→ **What is expected**
Copy out the records word for word, from their very beginning through the line containing "上一个：出口型穿刺线夹", including that line. Leave the pictures out.

BEGIN

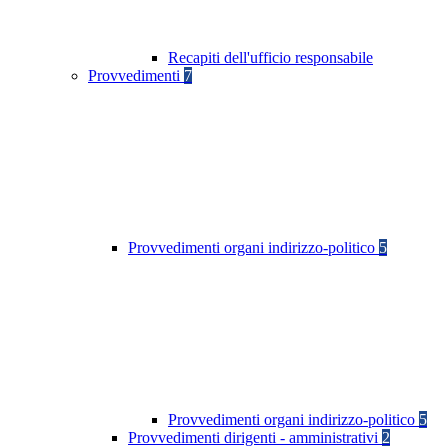
Recapiti dell'ufficio responsabile
Provvedimenti
7
Provvedimenti organi indirizzo-politico
5
Provvedimenti organi indirizzo-politico
5
Provvedimenti dirigenti - amministrativi
2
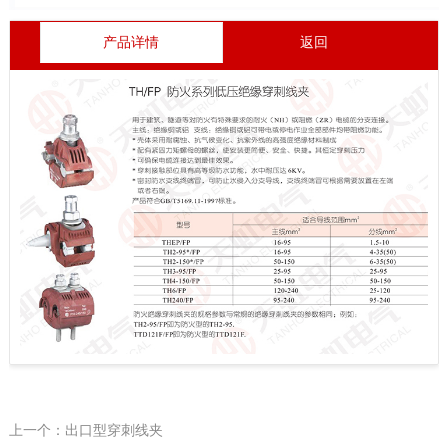
产品详情
返回
上一个：出口型穿刺线夹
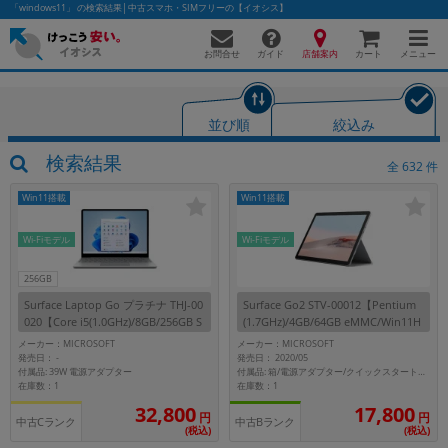
「windows11」 の検索結果│中古スマホ・SIMフリーの【イオシス】
お問合せ
店舗案内
メニュー
ガイド
カート
並び順
絞込み
かんたんパソコン検索に切り替える
検索結果
全
632
件
Win11搭載
Win11搭載
フリーワード
Wi-Fiモデル
Wi-Fiモデル
除外ワード
256GB
Surface Laptop Go プラチナ THJ-00
Surface Go2 STV-00012【Pentium
人気の検索ワード：
Let's note
EliteBook
MacBook
020【Core i5(1.0GHz)/8GB/256GB S
(1.7GHz)/4GB/64GB eMMC/Win11H
SD/Win11Pro】
ome】
カテゴリー
メーカー：MICROSOFT
メーカー：MICROSOFT
発売日：
発売日： 2020/05
-
商品ジャンルの絞り込み
付属品: 39W 電源アダプター
付属品: 箱/電源アダプター/クイックスタートガイド
「スマートフォン」「タブレット」など
在庫数：1
在庫数：1
32,800
17,800
シリーズ
円
円
中古Cランク
中古Bランク
(税込)
(税込)
商品シリーズ名・ブランド名の絞り込み。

END

→ **Reply to the exercise**
Recapiti dell'ufficio responsabile
Provvedimenti
7
Provvedimenti organi indirizzo-politico
5
Provvedimenti organi indirizzo-politico
5
Provvedimenti dirigenti - amministrativi
2
产品详情
返回
上一个：出口型穿刺线夹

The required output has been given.